Robin Storey aka Rapoon is a former member of Zoviet France and currently part of The Reformed Faction (of ZF). The concept beyond this one is awesome - Storey infected and manipulated Johann Strauss' Blue Danube to describe Europe under a new ice age, with all the culture buried deep beneath the ice sheet. He used a 1968 vinyl edition of Kubrick's 2001 A Space Odissey soundtrack to obtain the loops for the five compositions of Time Frost and you can hear even some vinyl crackles here & there and not one of them exists out of context. Basically all the compositions are short and have lots of textures and subtle movements except for Ice Whispers that clocks in at 35 minutes. Storey has been developing his solo material for approx. 15 years covering many styles with some highlights like his 1996 classic Darker By Light or the awesome and criminally underrated collaboration with Nocturnal Emission's Nigel Ayers under the name Hank & Slim - and some disappointing episodes like the experiments with clubby stuff on Klanggalerie. I'd say that Time Frost is probably his best effort in the ambient field so far. Out on the Italian label Glacial Movements, Time Frost comes packaged in a great digipack with a remarkable artwork created by Alessandra Clini on a picture by Bjarne Riesto.

CHAIN D.L.K.




Rapoon is the alter ego of robin storey who has been experimenting with textures for many many a year. this outing sees him tackle global warming via processing a crackly sample of strauss' blue danube. the result is, frankly, stunning. each of the five pieces cunningly evokes the slow freezing over of a landscape should a possible negative feedback occur due to global warming (google it, kids!). highly highly recommened, and if theres any justice, this will be on a few end of year 'best of' lists next year.750 cds only on italy's Glacial Movements.

ROUGH TRADE SHOP

Manipulated Strauss samples evoke a frozen Danube River on Robin Storey's latest offering.
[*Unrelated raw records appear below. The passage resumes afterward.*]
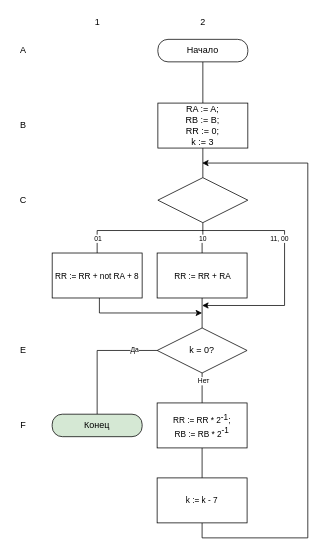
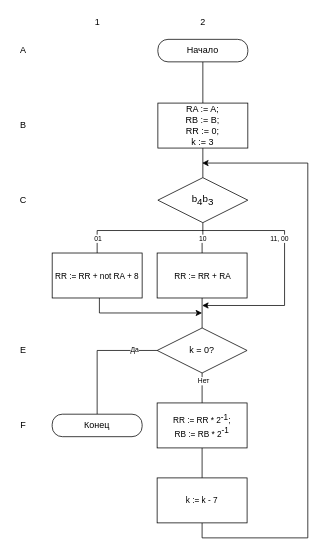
  <mxCell id="0" />
  <mxCell id="1" parent="0" />
  <mxCell id="2" style="edgeStyle=orthogonalEdgeStyle;rounded=0;orthogonalLoop=1;jettySize=auto;html=1;exitX=0;exitY=0.5;exitDx=0;exitDy=0;entryX=0.5;entryY=0;entryDx=0;entryDy=0;fontSize=9;endArrow=none;endFill=0;" parent="1" source="6" target="24" edge="1"><mxGeometry relative="1" as="geometry" /></mxCell>
  <mxCell id="3" value="Да" style="text;html=1;align=center;verticalAlign=middle;resizable=0;points=[];;labelBackgroundColor=#ffffff;fontSize=9;" parent="2" vertex="1" connectable="0"><mxGeometry x="-0.408" y="-1" relative="1" as="geometry"><mxPoint x="18.5" y="0.5" as="offset" /></mxGeometry></mxCell>
  <mxCell id="4" style="edgeStyle=orthogonalEdgeStyle;rounded=0;orthogonalLoop=1;jettySize=auto;html=1;exitX=0.5;exitY=1;exitDx=0;exitDy=0;entryX=0.5;entryY=0;entryDx=0;entryDy=0;fontSize=9;endArrow=none;endFill=0;" parent="1" source="6" target="23" edge="1"><mxGeometry relative="1" as="geometry"><Array as="points"><mxPoint x="269" y="497" /><mxPoint x="269" y="497" /></Array></mxGeometry></mxCell>
  <mxCell id="5" value="Нет" style="text;html=1;align=center;verticalAlign=middle;resizable=0;points=[];;labelBackgroundColor=#ffffff;fontSize=9;" parent="4" vertex="1" connectable="0"><mxGeometry x="-0.408" y="-1" relative="1" as="geometry"><mxPoint x="2" y="-2" as="offset" /></mxGeometry></mxCell>
  <mxCell id="6" value="" style="rhombus;whiteSpace=wrap;html=1;" parent="1" vertex="1"><mxGeometry x="209" y="437" width="120" height="60" as="geometry" /></mxCell>
  <mxCell id="7" style="edgeStyle=orthogonalEdgeStyle;rounded=0;orthogonalLoop=1;jettySize=auto;html=1;exitX=0.5;exitY=1;exitDx=0;exitDy=0;entryX=0.5;entryY=0;entryDx=0;entryDy=0;fontSize=9;endArrow=none;endFill=0;" parent="1" source="8" target="10" edge="1"><mxGeometry relative="1" as="geometry" /></mxCell>
  <mxCell id="8" value="Начало" style="rounded=1;whiteSpace=wrap;html=1;imageHeight=24;arcSize=45;" parent="1" vertex="1"><mxGeometry x="210" y="52" width="120" height="30" as="geometry" /></mxCell>
  <mxCell id="9" style="edgeStyle=orthogonalEdgeStyle;rounded=0;orthogonalLoop=1;jettySize=auto;html=1;exitX=0.5;exitY=1;exitDx=0;exitDy=0;fontSize=9;entryX=0.5;entryY=0;entryDx=0;entryDy=0;endArrow=none;endFill=0;" parent="1" source="10" target="17" edge="1"><mxGeometry relative="1" as="geometry"><mxPoint x="270" y="217" as="targetPoint" /></mxGeometry></mxCell>
  <mxCell id="10" value="" style="rounded=0;whiteSpace=wrap;html=1;" parent="1" vertex="1"><mxGeometry x="210" y="137" width="120" height="60" as="geometry" /></mxCell>
  <mxCell id="11" style="edgeStyle=orthogonalEdgeStyle;rounded=0;orthogonalLoop=1;jettySize=auto;html=1;entryX=0.5;entryY=0;entryDx=0;entryDy=0;fontSize=9;endArrow=none;endFill=0;" parent="1" target="19" edge="1"><mxGeometry relative="1" as="geometry"><mxPoint x="270" y="307" as="sourcePoint" /><Array as="points"><mxPoint x="129" y="307" /></Array></mxGeometry></mxCell>
  <mxCell id="12" value="01" style="text;html=1;align=center;verticalAlign=middle;resizable=0;points=[];;labelBackgroundColor=#ffffff;fontSize=9;" parent="11" vertex="1" connectable="0"><mxGeometry x="-0.253" relative="1" as="geometry"><mxPoint x="-77" y="10" as="offset" /></mxGeometry></mxCell>
  <mxCell id="13" style="edgeStyle=orthogonalEdgeStyle;rounded=0;orthogonalLoop=1;jettySize=auto;html=1;exitX=0.5;exitY=1;exitDx=0;exitDy=0;entryX=0.5;entryY=0;entryDx=0;entryDy=0;fontSize=9;endArrow=none;endFill=0;" parent="1" source="17" target="21" edge="1"><mxGeometry relative="1" as="geometry" /></mxCell>
  <mxCell id="14" value="10" style="text;html=1;align=center;verticalAlign=middle;resizable=0;points=[];;labelBackgroundColor=#ffffff;fontSize=9;" parent="13" vertex="1" connectable="0"><mxGeometry x="0.08" y="1" relative="1" as="geometry"><mxPoint x="-1" as="offset" /></mxGeometry></mxCell>
  <mxCell id="15" style="edgeStyle=orthogonalEdgeStyle;rounded=0;orthogonalLoop=1;jettySize=auto;html=1;fontSize=9;" parent="1" edge="1"><mxGeometry relative="1" as="geometry"><Array as="points"><mxPoint x="379" y="307" /><mxPoint x="379" y="407" /></Array><mxPoint x="269" y="307" as="sourcePoint" /><mxPoint x="269" y="407" as="targetPoint" /></mxGeometry></mxCell>
  <mxCell id="16" value="11, 00" style="text;html=1;align=center;verticalAlign=middle;resizable=0;points=[];;labelBackgroundColor=#ffffff;fontSize=9;" parent="15" vertex="1" connectable="0"><mxGeometry x="-0.404" y="-45" relative="1" as="geometry"><mxPoint x="7" y="-35" as="offset" /></mxGeometry></mxCell>
  <mxCell id="17" value="" style="rhombus;whiteSpace=wrap;html=1;" parent="1" vertex="1"><mxGeometry x="210" y="236.5" width="120" height="60" as="geometry" /></mxCell>
  <mxCell id="18" style="edgeStyle=orthogonalEdgeStyle;rounded=0;orthogonalLoop=1;jettySize=auto;html=1;fontSize=9;endArrow=classic;endFill=1;" parent="1" source="19" edge="1"><mxGeometry relative="1" as="geometry"><Array as="points"><mxPoint x="132" y="417" /><mxPoint x="269" y="417" /></Array><mxPoint x="269" y="417" as="targetPoint" /></mxGeometry></mxCell>
  <mxCell id="19" value="" style="rounded=0;whiteSpace=wrap;html=1;" parent="1" vertex="1"><mxGeometry x="69" y="337" width="120" height="60" as="geometry" /></mxCell>
  <mxCell id="20" style="edgeStyle=orthogonalEdgeStyle;rounded=0;orthogonalLoop=1;jettySize=auto;html=1;fontSize=9;endArrow=none;endFill=0;" parent="1" source="21" target="6" edge="1"><mxGeometry relative="1" as="geometry"><mxPoint x="269" y="417" as="targetPoint" /></mxGeometry></mxCell>
  <mxCell id="21" value="" style="rounded=0;whiteSpace=wrap;html=1;" parent="1" vertex="1"><mxGeometry x="209" y="337" width="120" height="60" as="geometry" /></mxCell>
  <mxCell id="22" style="edgeStyle=orthogonalEdgeStyle;rounded=0;orthogonalLoop=1;jettySize=auto;html=1;exitX=0.5;exitY=1;exitDx=0;exitDy=0;entryX=0.5;entryY=0;entryDx=0;entryDy=0;fontSize=11;endArrow=none;endFill=0;" parent="1" source="23" target="32" edge="1"><mxGeometry relative="1" as="geometry" /></mxCell>
  <mxCell id="23" value="" style="rounded=0;whiteSpace=wrap;html=1;" parent="1" vertex="1"><mxGeometry x="209" y="537" width="120" height="60" as="geometry" /></mxCell>
- <mxCell id="24" value="Конец" style="rounded=1;whiteSpace=wrap;html=1;arcSize=45;fillColor=#d5e8d4;" parent="1" vertex="1"><mxGeometry x="69" y="552" width="120" height="30" as="geometry" /></mxCell>
+ <mxCell id="24" value="Конец" style="rounded=1;whiteSpace=wrap;html=1;arcSize=45;" parent="1" vertex="1"><mxGeometry x="69" y="552" width="120" height="30" as="geometry" /></mxCell>
  <mxCell id="25" value="RA := A;&lt;br&gt;RB := B;&lt;br&gt;RR := 0;&lt;br&gt;k := 3" style="text;html=1;strokeColor=none;fillColor=none;align=center;verticalAlign=middle;whiteSpace=wrap;rounded=0;" parent="1" vertex="1"><mxGeometry x="210" y="143" width="120" height="48" as="geometry" /></mxCell>
+ <mxCell id="26" value="b&lt;sub style=&quot;font-size: 13px;&quot;&gt;4&lt;/sub&gt;b&lt;span style=&quot;font-size: 13px;&quot;&gt;&lt;sub style=&quot;font-size: 13px;&quot;&gt;3&lt;/sub&gt;&lt;/span&gt;" style="text;html=1;strokeColor=none;fillColor=none;align=center;verticalAlign=middle;whiteSpace=wrap;rounded=0;fontSize=13;" parent="1" vertex="1"><mxGeometry x="250" y="256.5" width="40" height="20" as="geometry" /></mxCell>
  <mxCell id="27" value="k = 0?" style="text;html=1;strokeColor=none;fillColor=none;align=center;verticalAlign=middle;whiteSpace=wrap;rounded=0;" parent="1" vertex="1"><mxGeometry x="249" y="457" width="40" height="20" as="geometry" /></mxCell>
  <mxCell id="28" value="RR := RR + not RA + 8" style="text;html=1;strokeColor=none;fillColor=none;align=center;verticalAlign=middle;whiteSpace=wrap;rounded=0;fontSize=11;" parent="1" vertex="1"><mxGeometry x="69" y="345" width="120" height="45" as="geometry" /></mxCell>
  <mxCell id="29" value="RR := RR + RA" style="text;html=1;strokeColor=none;fillColor=none;align=center;verticalAlign=middle;whiteSpace=wrap;rounded=0;fontSize=11;" parent="1" vertex="1"><mxGeometry x="218" y="345" width="104" height="45" as="geometry" /></mxCell>
  <mxCell id="30" value="RR := RR * 2&lt;sup style=&quot;font-size: 11px&quot;&gt;-1&lt;/sup&gt;;&lt;sup style=&quot;font-size: 11px&quot;&gt;&lt;br style=&quot;font-size: 11px&quot;&gt;&lt;/sup&gt;RB := RB * 2&lt;sup style=&quot;font-size: 11px&quot;&gt;-1&lt;/sup&gt;" style="text;html=1;strokeColor=none;fillColor=none;align=center;verticalAlign=middle;whiteSpace=wrap;rounded=0;fontSize=11;" parent="1" vertex="1"><mxGeometry x="209" y="544.5" width="120" height="45" as="geometry" /></mxCell>
  <mxCell id="31" style="edgeStyle=orthogonalEdgeStyle;rounded=0;orthogonalLoop=1;jettySize=auto;html=1;exitX=0.5;exitY=1;exitDx=0;exitDy=0;fontSize=11;" parent="1" source="32" edge="1"><mxGeometry relative="1" as="geometry"><mxPoint x="269" y="217" as="targetPoint" /><Array as="points"><mxPoint x="269" y="717" /><mxPoint x="410" y="717" /><mxPoint x="410" y="217" /><mxPoint x="269" y="217" /></Array></mxGeometry></mxCell>
  <mxCell id="32" value="&lt;span style=&quot;font-size: 11px ; white-space: normal&quot;&gt;k := k - 7&lt;/span&gt;" style="rounded=0;whiteSpace=wrap;html=1;" parent="1" vertex="1"><mxGeometry x="209" y="637" width="120" height="60" as="geometry" /></mxCell>
  <mxCell id="33" value="A" style="text;html=1;align=center;verticalAlign=middle;resizable=0;points=[];autosize=1;" vertex="1" parent="1"><mxGeometry x="20" y="57" width="20" height="20" as="geometry" /></mxCell>
  <mxCell id="34" value="B" style="text;html=1;align=center;verticalAlign=middle;resizable=0;points=[];autosize=1;" vertex="1" parent="1"><mxGeometry x="20" y="157" width="20" height="20" as="geometry" /></mxCell>
  <mxCell id="35" value="C" style="text;html=1;align=center;verticalAlign=middle;resizable=0;points=[];autosize=1;" vertex="1" parent="1"><mxGeometry x="20" y="256.5" width="20" height="20" as="geometry" /></mxCell>
  <mxCell id="36" value="E" style="text;html=1;align=center;verticalAlign=middle;resizable=0;points=[];autosize=1;" vertex="1" parent="1"><mxGeometry x="20" y="457" width="20" height="20" as="geometry" /></mxCell>
  <mxCell id="37" value="F" style="text;html=1;align=center;verticalAlign=middle;resizable=0;points=[];autosize=1;" vertex="1" parent="1"><mxGeometry x="20" y="557" width="20" height="20" as="geometry" /></mxCell>
  <mxCell id="38" value="1" style="text;html=1;align=center;verticalAlign=middle;resizable=0;points=[];autosize=1;" vertex="1" parent="1"><mxGeometry x="119" y="20" width="20" height="20" as="geometry" /></mxCell>
  <mxCell id="39" value="2" style="text;html=1;align=center;verticalAlign=middle;resizable=0;points=[];autosize=1;" vertex="1" parent="1"><mxGeometry x="260" y="20" width="20" height="20" as="geometry" /></mxCell>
With Time Frost, Rapoon founder (and former Zoviet France member) Robin Storey explores the idea of a future European ice age. Taking the iconic Danube River as his starting point, Storey imagines the river frozen solid. Marrying the imagery with the music, Storey takes sampled snippets of Johann Strauss' Blue Danube Waltz from vinyl lock grooves, loops them over one another, and processes them in the studio. The result is less static than one might expect, but then again, ice itself isn't as static as it appears. It grinds against itself, breaks off into sheets, compresses, forms ridges. Likewise, the fuzzy looped string tones of opening track Glacial Danube are similarly dynamic, degrading in time as they pan across the stereo channels. It's actually disconcerting, the way one tone will cut off sharply on one channel as another begins simultaneously on the other, sharp and jarring as frostbite. Things go deeper on Thin Light. The sound degrades less, because there's less of it to degrade; the high end, the tinny treble, is gone now, leaving only the icy depths and the melancholy mid-range. A Darkness of Snow deepens things further, tempting sleep with slow rolling distortion, and while Horizon Discrete starts off with the tension of sustained violins, it ends with a deep, almost oceanic drone. These admittedly fascinating pieces are, in a way, mere preludes to the final track, the half-hour epic Ice Whispers. Though it utilizes similar sounds and techniques to the earlier tracks, its length gives Storey the chance to move things at the truly glacial pace its subject matter deserves. Beginning with the omnipresent loops of scratchy violin, it fades into a deep, distorted tranquility, eventually adding hints of echoing clatter, like ice cracking under its own weight and amplified by the natural reverb of permanent winter. Storey's frozen landscapes do an excellent job of melding sound with concept, and if Time Frost is at times stark and inhospitable, it's a testament of how well he has executed his concept.